■ Source:
****************************************

Area Forecast Discussion
National Weather Service Mount Holly NJ
935 PM EDT Mon Sep 25 2017

High pressure across our region will gradually lift northeast as it
weakens through midweek. Hurricane Maria will remain offshore the
outer banks of North Carolina through Wednesday, then finally move
out to sea, in advance of a cold front moving through our area on
Thursday. Another fast moving cold front treks through our region on
Friday, followed by a large dome of high pressure settling over our
area early next week.



An area of low clouds and light fog has been moving Wward and
has just came onshore the cntrl an srn NJ and DE shore areas so
far this . These clouds will continue slowly moving westward
overnight and reaching the Philly area for a few hours right
around sunrise. Winds will remain light from the E/SE. Places
the radiated efficiently this evening should fall into the
60`s, with even low 60`s in the southern Poconos.


There will be more clouds and patchy fog across the area Tuesday
morning. The greater concentration will be S/E if I-95 corridor, but
areas N/W of that will still have some fog and low clouds. Guidance
is showing a rather stubborn area of low level moisture remaining
across most areas thru the day. It is therefore difficult to get too
optimistic with regards to how much sun will be over the area Tue.
Mostly cloudy skies S/E and partly sunny N/W will probably describe
the situation best. High temperatures will be only in the low 80s
S/E and mid 80s N/W. Winds will continue to be rather gentle from
the SE or E.


The main forecast challenges will be midweek temperatures, PoPs
Wednesday into Thursday, a clipper-type system over the
weekend, and some uncertainty with the larger scale features by
early next week.

****************************************

■ Job A:
Copy the rows from the start through the line containing "var sketch = newSketch(context, id", including that line. Leave the pictures out of your copy.

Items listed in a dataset

****************************************

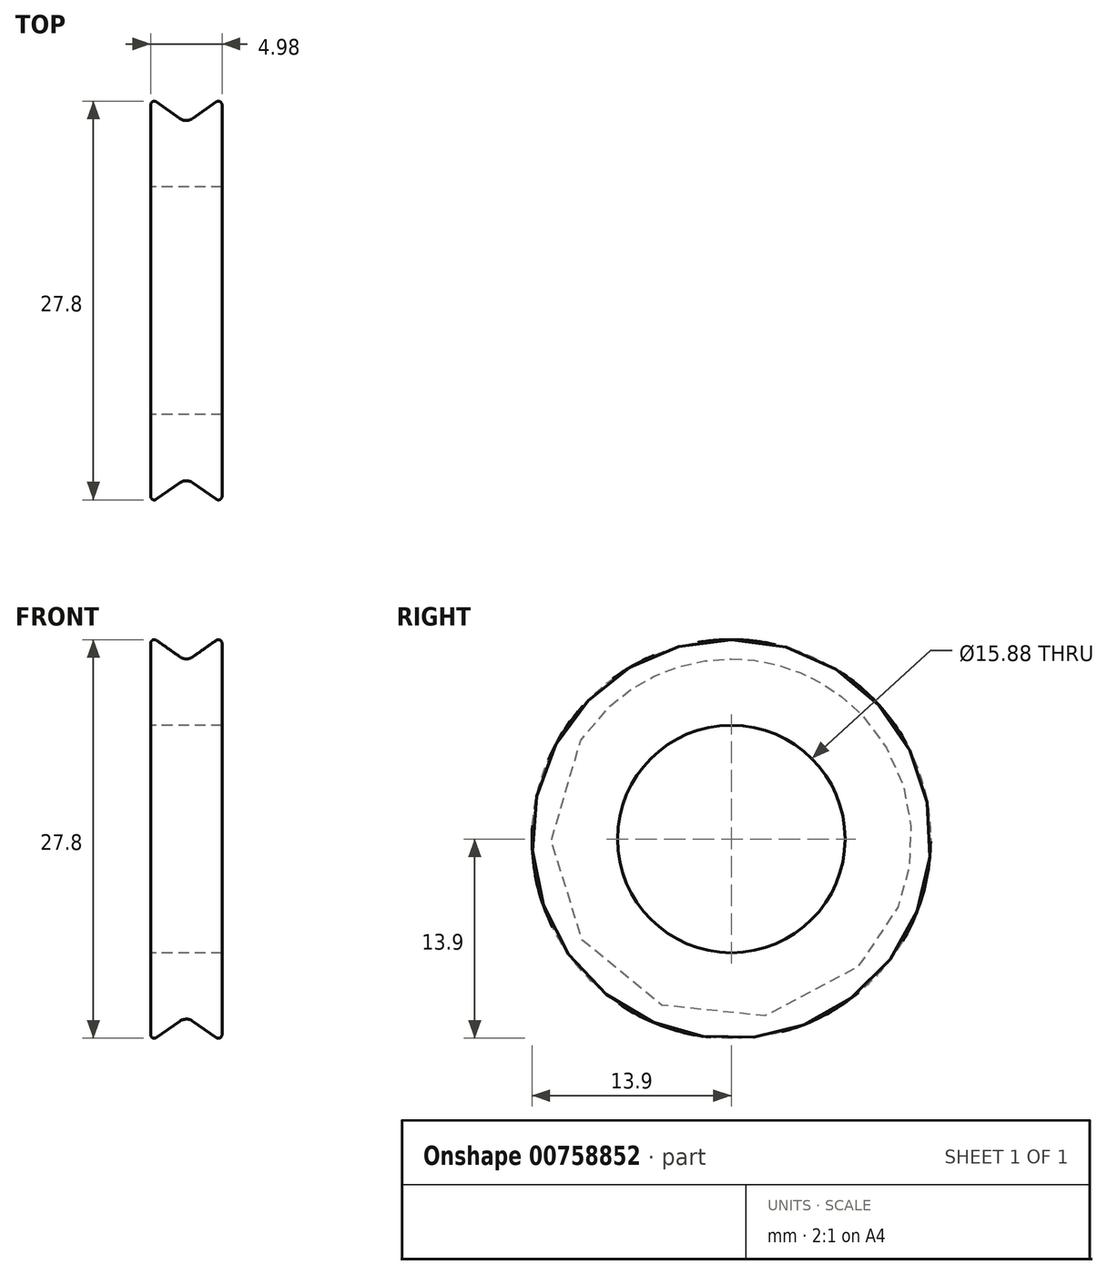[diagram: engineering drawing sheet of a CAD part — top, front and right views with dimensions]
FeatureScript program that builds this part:
annotation { "Feature Type Name" : "Feature", "Feature Type Description" : "" }
export const myFeature = defineFeature(function(context is Context, id is Id, definition is map)
    precondition{}
    {
        {
            var Q0;
            Q0=qCreatedBy(makeId("Front.planeOp"),FACE);
            var sketch = newSketch(context, id + "F0", { "sketchPlane" : qUnion([Q0])});
            skLineSegment(sketch, "E0", {"start": v(0, 0) * mm, "end": v(5.89, 0) * mm, "construction": true});
            skLineSegment(sketch, "E1", {"start": v(0.44, 12.7) * mm, "end": v(2.09, 13.86) * mm});
            skLineSegment(sketch, "E2", {"start": v(2.49, 7.94) * mm, "end": v(2.49, 13.65) * mm});
            skLineSegment(sketch, "E3", {"start": v(2.49, 7.94) * mm, "end": v(0, 7.94) * mm});
            skLineSegment(sketch, "E4", {"start": v(0, 7.94) * mm, "end": v(0, 12.4) * mm, "construction": true});
            skLineSegment(sketch, "E5.MirrorCS", {"start": v(-2.49, 7.94) * mm, "end": v(0, 7.94) * mm});
            skLineSegment(sketch, "E6.MirrorCS", {"start": v(-0.44, 12.7) * mm, "end": v(-2.09, 13.86) * mm});
            skLineSegment(sketch, "E7.MirrorCS", {"start": v(-2.49, 7.94) * mm, "end": v(-2.49, 13.65) * mm});
            skPoint(sketch, "E8.visualSharp", {"position": v(0, 12.4) * mm});
            skArc(sketch, "E8.filletArc", {"start": v(-0.44, 12.7) * mm, "mid": v(0, 12.56) * mm, "end": v(0.44, 12.7) * mm});
            skPoint(sketch, "E9.visualSharp", {"position": v(2.49, 14.14) * mm});
            skArc(sketch, "E9.filletArc", {"start": v(2.49, 13.65) * mm, "mid": v(2.35, 13.87) * mm, "end": v(2.09, 13.86) * mm});
            skPoint(sketch, "E10.visualSharp", {"position": v(-2.49, 14.14) * mm});
            skArc(sketch, "E10.filletArc", {"start": v(-2.09, 13.86) * mm, "mid": v(-2.35, 13.87) * mm, "end": v(-2.49, 13.65) * mm});
            skSolve(sketch);
        }
        {
            var Q0;
            Q0=makeQuery(id+"F0.imprint","IMPRINT",FACE,{"disambiguationData":[TD([[makeQuery(id+"F0.imprint","IMPRINT",EDGE,{"derivedFrom":sQuery(id+"F0.wireOp",EDGE,"E1")}),-1.0]])]});
            var Q1;
            Q1=sQuery(id+"F0.wireOp",EDGE,"E0");
            revolve(context, id + "F1", {"surfaceOperationType" : NewSurfaceOperationType.NEW, "entities" : qUnion([Q0]), "axis" : qUnion([Q1]), "revolveType" : RevolveType.FULL});
        }
    });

****************************************

■ Job B:
List every day of the week that is spelled out in full in the forecast discussion.

■ Full solution A:
[diagram: engineering drawing sheet of a CAD part — top, front and right views with dimensions]
FeatureScript program that builds this part:
annotation { "Feature Type Name" : "Feature", "Feature Type Description" : "" }
export const myFeature = defineFeature(function(context is Context, id is Id, definition is map)
    precondition{}
    {
        {
            var Q0;
            Q0=qCreatedBy(makeId("Front.planeOp"),FACE);
            var sketch = newSketch(context, id + "F0", { "sketchPlane" : qUnion([Q0])});

■ Full solution B:
Wednesday, Thursday, Friday, Tuesday